Suzanne Ciani’s early work using the Buchla synthesiser is fascinating to watch evolve on film. Ciani is a master of sound. Moving through music and advertising (she created, among many things, the iconic sound of a bottle of Coca Cola being opened and almost musically pouring into a glass for its television ads in the 1970s), her presence in the documentary feels truly liberating, her enthusiasm and confidence contagious. She answered some questions over email for this article. “It feels ‘about time’,” she says, of her work being contextualised within the film, “Having felt isolated and non-contextualised for most of my life, it is wonderful to be surrounded by my sister explorers, some of whom I have discovered only recently and through this film.”

A misconception she feels around such pioneers of music made by machines and electronic equipment is “that it was technical. Yes, there is a tech side, and there might be lots of wires and knobs and dials, but what we were trying to say with those machines is what is important. We played with them, we romanced them, we loved them.”

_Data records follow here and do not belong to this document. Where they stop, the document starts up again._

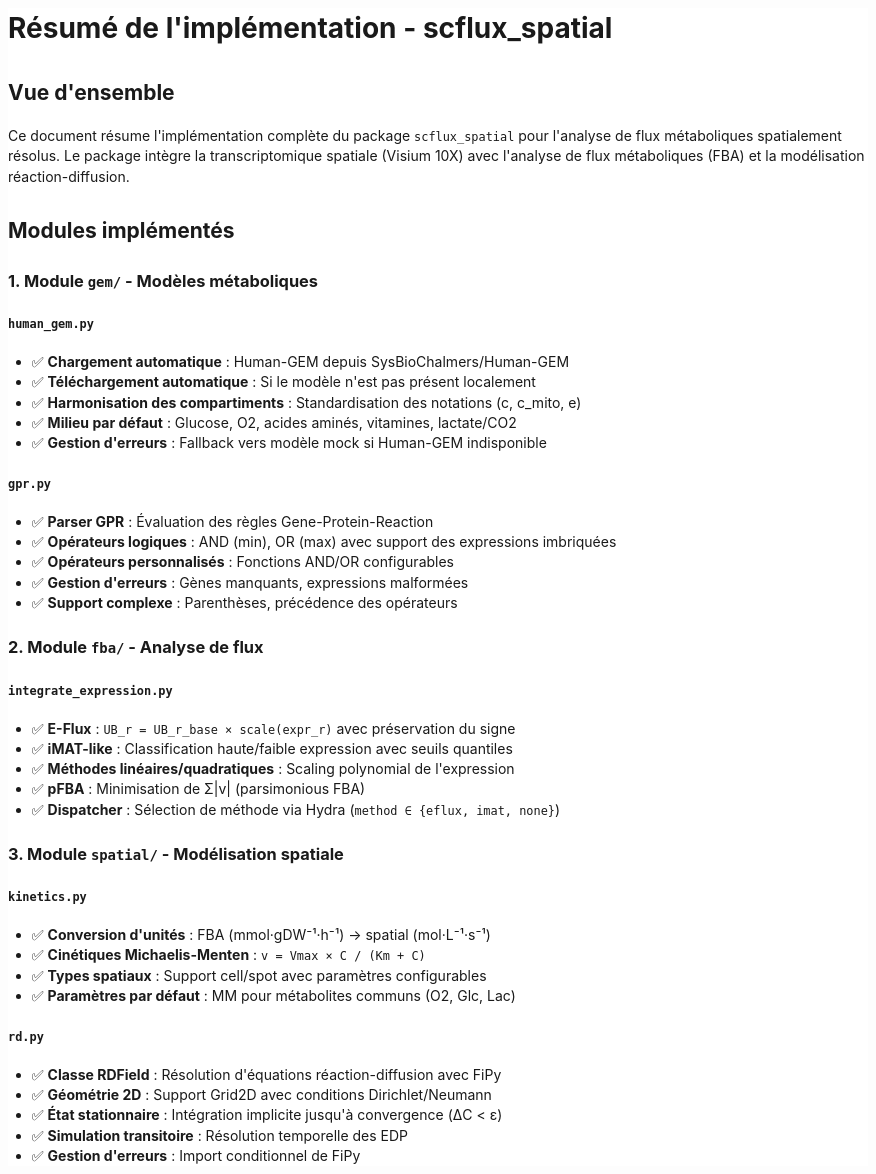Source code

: # Résumé de l'implémentation - scflux_spatial

## Vue d'ensemble

Ce document résume l'implémentation complète du package `scflux_spatial` pour l'analyse de flux métaboliques spatialement résolus. Le package intègre la transcriptomique spatiale (Visium 10X) avec l'analyse de flux métaboliques (FBA) et la modélisation réaction-diffusion.

## Modules implémentés

### 1. Module `gem/` - Modèles métaboliques

#### `human_gem.py`
- ✅ **Chargement automatique** : Human-GEM depuis SysBioChalmers/Human-GEM
- ✅ **Téléchargement automatique** : Si le modèle n'est pas présent localement
- ✅ **Harmonisation des compartiments** : Standardisation des notations (c, c_mito, e)
- ✅ **Milieu par défaut** : Glucose, O2, acides aminés, vitamines, lactate/CO2
- ✅ **Gestion d'erreurs** : Fallback vers modèle mock si Human-GEM indisponible

#### `gpr.py`
- ✅ **Parser GPR** : Évaluation des règles Gene-Protein-Reaction
- ✅ **Opérateurs logiques** : AND (min), OR (max) avec support des expressions imbriquées
- ✅ **Opérateurs personnalisés** : Fonctions AND/OR configurables
- ✅ **Gestion d'erreurs** : Gènes manquants, expressions malformées
- ✅ **Support complexe** : Parenthèses, précédence des opérateurs

### 2. Module `fba/` - Analyse de flux

#### `integrate_expression.py`
- ✅ **E-Flux** : `UB_r = UB_r_base × scale(expr_r)` avec préservation du signe
- ✅ **iMAT-like** : Classification haute/faible expression avec seuils quantiles
- ✅ **Méthodes linéaires/quadratiques** : Scaling polynomial de l'expression
- ✅ **pFBA** : Minimisation de Σ|v| (parsimonious FBA)
- ✅ **Dispatcher** : Sélection de méthode via Hydra (`method ∈ {eflux, imat, none}`)

### 3. Module `spatial/` - Modélisation spatiale

#### `kinetics.py`
- ✅ **Conversion d'unités** : FBA (mmol·gDW⁻¹·h⁻¹) → spatial (mol·L⁻¹·s⁻¹)
- ✅ **Cinétiques Michaelis-Menten** : `v = Vmax × C / (Km + C)`
- ✅ **Types spatiaux** : Support cell/spot avec paramètres configurables
- ✅ **Paramètres par défaut** : MM pour métabolites communs (O2, Glc, Lac)

#### `rd.py`
- ✅ **Classe RDField** : Résolution d'équations réaction-diffusion avec FiPy
- ✅ **Géométrie 2D** : Support Grid2D avec conditions Dirichlet/Neumann
- ✅ **État stationnaire** : Intégration implicite jusqu'à convergence (ΔC < ε)
- ✅ **Simulation transitoire** : Résolution temporelle des EDP
- ✅ **Gestion d'erreurs** : Import conditionnel de FiPy

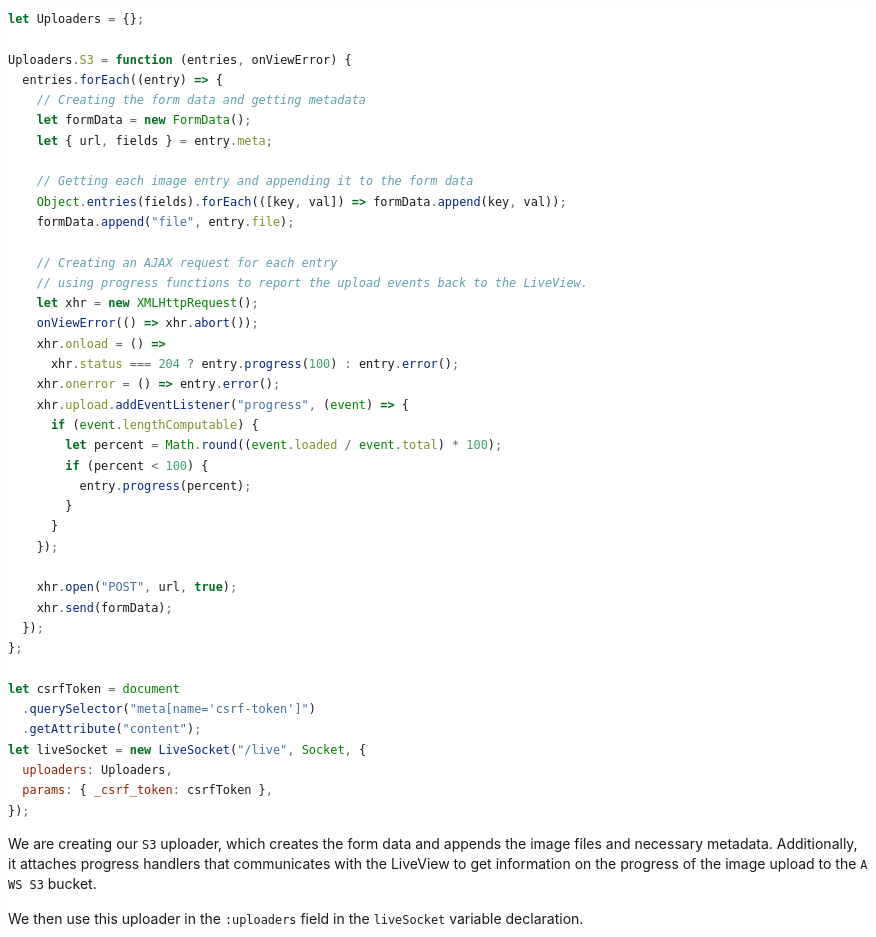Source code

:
 ```js
let Uploaders = {};

Uploaders.S3 = function (entries, onViewError) {
  entries.forEach((entry) => {
    // Creating the form data and getting metadata
    let formData = new FormData();
    let { url, fields } = entry.meta;

    // Getting each image entry and appending it to the form data
    Object.entries(fields).forEach(([key, val]) => formData.append(key, val));
    formData.append("file", entry.file);

    // Creating an AJAX request for each entry
    // using progress functions to report the upload events back to the LiveView.
    let xhr = new XMLHttpRequest();
    onViewError(() => xhr.abort());
    xhr.onload = () =>
      xhr.status === 204 ? entry.progress(100) : entry.error();
    xhr.onerror = () => entry.error();
    xhr.upload.addEventListener("progress", (event) => {
      if (event.lengthComputable) {
        let percent = Math.round((event.loaded / event.total) * 100);
        if (percent < 100) {
          entry.progress(percent);
        }
      }
    });

    xhr.open("POST", url, true);
    xhr.send(formData);
  });
};

let csrfToken = document
  .querySelector("meta[name='csrf-token']")
  .getAttribute("content");
let liveSocket = new LiveSocket("/live", Socket, {
  uploaders: Uploaders,
  params: { _csrf_token: csrfToken },
});
```

We are creating our `S3` uploader,
which creates the form data and appends the image files
and necessary metadata.
Additionally, it attaches progress handlers
that communicates with the LiveView to get information
on the progress of the image upload to the `AWS S3` bucket.

We then use this uploader in the `:uploaders` field
in the `liveSocket` variable declaration.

The film, which will screen on IFI@HOME, contains a particular weight that somehow lands with even more profundity in the context of the pandemic, where clubs are closed and the desire for release and the spirituality of the collective experience that listening to electronic music provides is not accessible. Yet here we can see the quietness and the loudness of creativity and craft. Almost bizarrely absent from the artists covered in the film is any sense of ego. Instead, there’s an enthusiasm and a thrill, a nerdy pride as they present their latest inventions through television interviews at the time. They are frequently framed in the archive footage itself as curiosities, outliers, and it’s a rare insight into women working in highly technical, intensely creative ways in the mid-20th century. Collected together, despite the fact that the documentary is essentially one of brilliantly collaged archive footage, there is something incredibly exciting and “present day” about it all. Perhaps that’s the power of discovering what an artist was doing decades ago that really speaks to you. It can feel as though what they’re doing is happening now, because the impact and emotional reaction is so contemporary.

As a child, the sounds that gave Ciani the most pleasure, she says, were the water when she removed her bathing cap, the sound of the Tennessee Waltz record her mother played, the sound of the Steinway piano as she played Chopin, the sound of a tennis ball being hit, the sound of the wind and the waves. “At first I was exploring freedom, independence, newness, exploration itself,” she says of her early work, “Then I went through a period of emotional, romantic exploration. Now I am exploring freedom once again.”

If the pandemic was a sound, according to Ciani, what would it be? “Silence.”